Thursday, December 28, 2006

(12-28) PST Rawalpindi, Pakistan -- In the 17 months since Ahmed Masood Janjua disappeared, his wife, Amina, has been running his business, raising their three children and suing the Pakistani government over its secret imprisonment of hundreds of men.

Including, she says, her husband.

Since September, Amina Masood and scores of wives, mothers and children of secretly arrested men have rallied outside offices of the army-led government, waving portraits of their loved ones and demanding that President Pervez Musharraf have the missing men freed. They have brought unusual pressure to bear on an army used to managing its activities and finances without the annoyance of public oversight. And with strong support from a usually weak supreme court, they have forced the military to free as many as 13 men from a list of 41 "disappeared."

Musharraf's government is secretly holding hundreds of men in prisons run by its intelligence services or at military bases, say Pakistani human rights groups.

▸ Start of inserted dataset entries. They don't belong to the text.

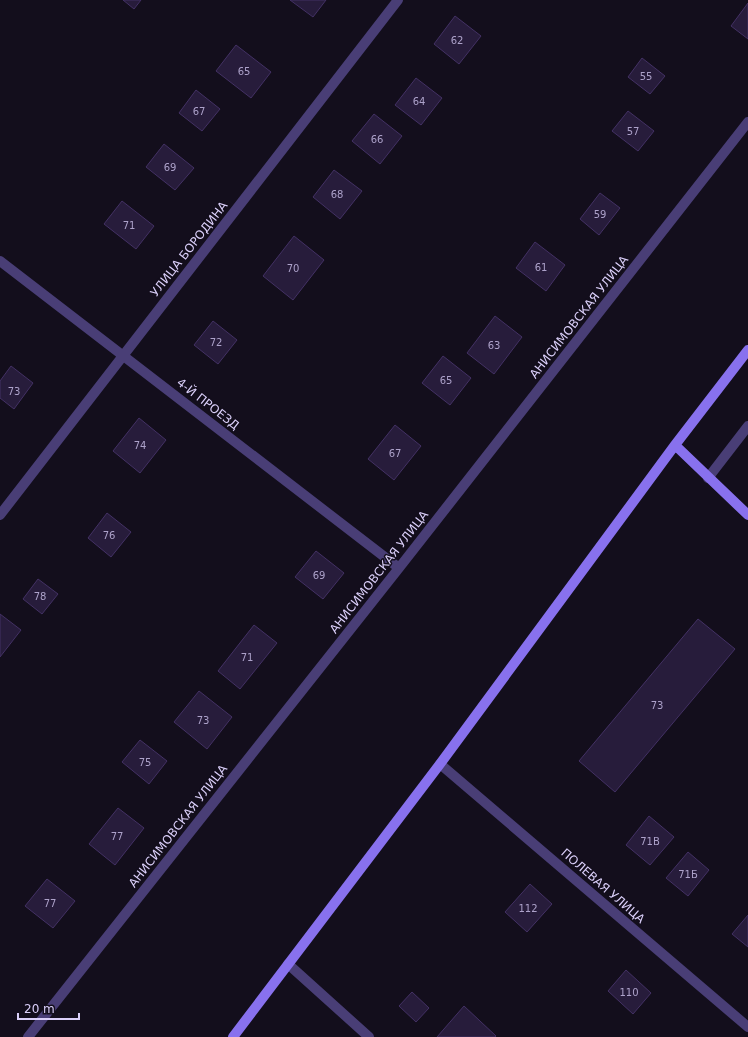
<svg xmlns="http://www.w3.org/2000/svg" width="748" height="1037" font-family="'DejaVu Sans',sans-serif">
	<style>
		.building { fill: #271c3b; stroke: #433164 }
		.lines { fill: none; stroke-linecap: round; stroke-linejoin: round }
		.street { stroke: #493e76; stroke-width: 10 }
		.secondary { stroke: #8871ee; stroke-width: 10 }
		.labels { text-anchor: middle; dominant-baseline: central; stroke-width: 3; stroke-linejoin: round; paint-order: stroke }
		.number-label { font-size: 10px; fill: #ada2ca }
		.street-label { font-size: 12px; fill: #dacff9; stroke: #130e1c }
	</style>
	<rect width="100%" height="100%" fill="#130e1c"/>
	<path class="building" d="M 123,0 L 141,0 L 134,9 Z
		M 290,0 L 326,0 L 313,17 Z
		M 748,3 L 748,39 L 731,26 Z
		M 455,16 L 481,36 L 459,64 L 434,44 Z
		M 236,45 L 271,72 L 251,98 L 216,71 Z
		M 642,58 L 665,76 L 650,94 L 628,77 Z
		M 416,78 L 442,98 L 421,125 L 395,105 Z
		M 196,90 L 220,109 L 202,131 L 179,113 Z
		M 628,111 L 654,131 L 638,151 L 612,131 Z
		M 374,114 L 402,136 L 380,164 L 352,141 Z
		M 164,144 L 194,168 L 175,190 L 146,167 Z
		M 334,170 L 362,191 L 340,219 L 313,197 Z
		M 600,193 L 620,208 L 599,235 L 580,219 Z
		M 122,201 L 154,226 L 136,249 L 104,224 Z
		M 294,236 L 324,260 L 293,300 L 263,276 Z
		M 535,242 L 565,265 L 546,291 L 516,268 Z
		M 495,316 L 522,337 L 494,374 L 467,353 Z
		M 213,321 L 237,340 L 218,364 L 194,345 Z
		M 443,356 L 471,378 L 450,405 L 422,383 Z
		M 11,366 L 33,383 L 14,409 L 0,398 L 0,381 Z
		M 139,418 L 166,440 L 140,473 L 113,451 Z
		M 395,425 L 421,446 L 394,480 L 368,459 Z
		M 107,513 L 131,532 L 111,557 L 88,538 Z
		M 316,551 L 344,573 L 323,599 L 295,577 Z
		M 38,579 L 58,594 L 42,614 L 23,599 Z
		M 0,614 L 21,630 L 0,657 Z
		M 698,619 L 735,649 L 615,792 L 579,761 Z
		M 254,625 L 277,643 L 240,689 L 218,671 Z
		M 199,691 L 232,717 L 207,749 L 174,722 Z
		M 140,740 L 167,761 L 149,784 L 122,762 Z
		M 118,808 L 144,828 L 115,865 L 89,844 Z
		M 649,816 L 674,837 L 650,865 L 626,845 Z
		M 688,852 L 709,870 L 688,896 L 666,878 Z
		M 47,879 L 75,901 L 53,928 L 25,906 Z
		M 530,884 L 552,904 L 527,932 L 505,912 Z
		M 748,915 L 748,947 L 732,934 Z
		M 626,970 L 651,993 L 633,1014 L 608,991 Z
		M 412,992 L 429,1008 L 416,1022 L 399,1006 Z
		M 464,1006 L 496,1036 L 495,1037 L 437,1037 Z"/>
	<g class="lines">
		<path class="street" d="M 0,261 L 399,568
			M 708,478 L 748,426
			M 0,515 L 398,0
			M 440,764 L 748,1027
			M 288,964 L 369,1037
			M 28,1037 L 399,568 L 748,122"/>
		<path class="secondary" d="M 675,445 L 748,515
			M 233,1037 L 440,764 L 675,445 L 748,350"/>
	</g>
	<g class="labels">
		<g class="number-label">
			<text x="457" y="40">62</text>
			<text x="244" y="71">65</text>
			<text x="646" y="76">55</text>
			<text x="419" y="101">64</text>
			<text x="199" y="111">67</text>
			<text x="633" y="131">57</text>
			<text x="377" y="139">66</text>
			<text x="170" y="167">69</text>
			<text x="337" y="194">68</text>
			<text x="600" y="214">59</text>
			<text x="129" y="225">71</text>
			<text x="541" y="267">61</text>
			<text x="293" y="268">70</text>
			<text x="216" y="342">72</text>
			<text x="494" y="345">63</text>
			<text x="446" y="380">65</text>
			<text x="14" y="391">73</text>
			<text x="140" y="445">74</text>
			<text x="395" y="453">67</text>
			<text x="109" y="535">76</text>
			<text x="319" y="575">69</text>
			<text x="40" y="596">78</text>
			<text x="247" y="657">71</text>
			<text x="657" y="705">73</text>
			<text x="203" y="720">73</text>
			<text x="145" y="762">75</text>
			<text x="117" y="836">77</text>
			<text x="650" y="841">71В</text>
			<text x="688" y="874">71Б</text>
			<text x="50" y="903">77</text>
			<text x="528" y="908">112</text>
			<text x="629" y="992">110</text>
		</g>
		<g class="street-label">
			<text transform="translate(189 249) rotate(-52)">УЛИЦА БОРОДИНА</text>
			<text transform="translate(579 317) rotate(-52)">АНИСИМОВСКАЯ УЛИЦА</text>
			<text transform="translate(208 404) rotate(38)">4-Й ПРОЕЗД</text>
			<text transform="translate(379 572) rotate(-52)">АНИСИМОВСКАЯ УЛИЦА</text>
			<text transform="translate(178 826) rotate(-52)">АНИСИМОВСКАЯ УЛИЦА</text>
			<text transform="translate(603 886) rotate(41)">ПОЛЕВАЯ УЛИЦА</text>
		</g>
	</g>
	<path d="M18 1013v6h61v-6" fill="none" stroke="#dacff9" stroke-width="2"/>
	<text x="24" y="1013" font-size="12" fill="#dacff9" stroke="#130e1c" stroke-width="3" paint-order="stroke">20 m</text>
</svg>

While many disappearances appear linked to the government's fight against some violent Islamist groups, others are tied to ethnic conflicts or, apparently, criticism of the army.

While the United States' declared policy is to push for democracy in Pakistan, Amnesty International and other human rights advocates say the Bush administration ignores secret arrests of men who may be suspects in its "global war on terror." Washington's silence is strengthening a culture of impunity under Pakistan's military rule, the rights groups say.

The U.S. Embassy declined to comment. The current State Department human rights report on Pakistan says "there were no politically motivated disappearances" in 2005 but adds: "security forces held prisoners incommunicado and refused to provide information on their whereabouts, particularly in terrorism and national security cases." It does not discuss the scale of that problem.

Masood, 40, works in an office at the College of Information Technology. Signing paperwork and answering a cell phone one recent morning, her face alternately beamed and fretted, framed by a tightly pinned head scarf. "My children have not seen their father, and we have not had his love or guidance for all this time," she said.

Janjua vanished with a companion as they left for Tabligh -- a periodic missionary trip many Muslims make to visit mosques and preach the virtues of religious observance.

The family learned that someone powerful was behind his disappearance the way many families do: When "we reported it to the police and they refused to register the case, we understood that it must involve the agencies," his wife said. For Pakistanis, "the agencies" means a clutch of secret intelligence departments, the largest of which is the military's Inter-Services Intelligence directorate.

Janjua's father, Raja Ali Muhammad, 83, is a retired lieutenant colonel who led the young Musharraf in the army's elite commando unit, the Special Services Group. He "told us not to worry, (that) he would use his contacts" among top officers to find out what had happened to his son, Masood said.

Muhammad attended an army holiday dinner in January knowing Musharraf would be present. "He met the president and explained the situation and gave him a letter" with the details, Masood said. Eventually, the Interior Ministry sent a police investigator to interview the family. "We never heard from him again," she said.

Masood said an intelligence official, another investigator and a recently released prisoner have all told her separately her husband is being held by a military intelligence agency.

Since she began her street protests in August, distraught families have sought her out to add the names of missing loved ones to her list. While her supreme court case concerns 41 men, Masood says her list is closer to 100.

The Human Rights Commission of Pakistan, an independent monitoring body, says it has reports of at least 400 people secretly arrested since 2002 -- 150 of whom are still missing.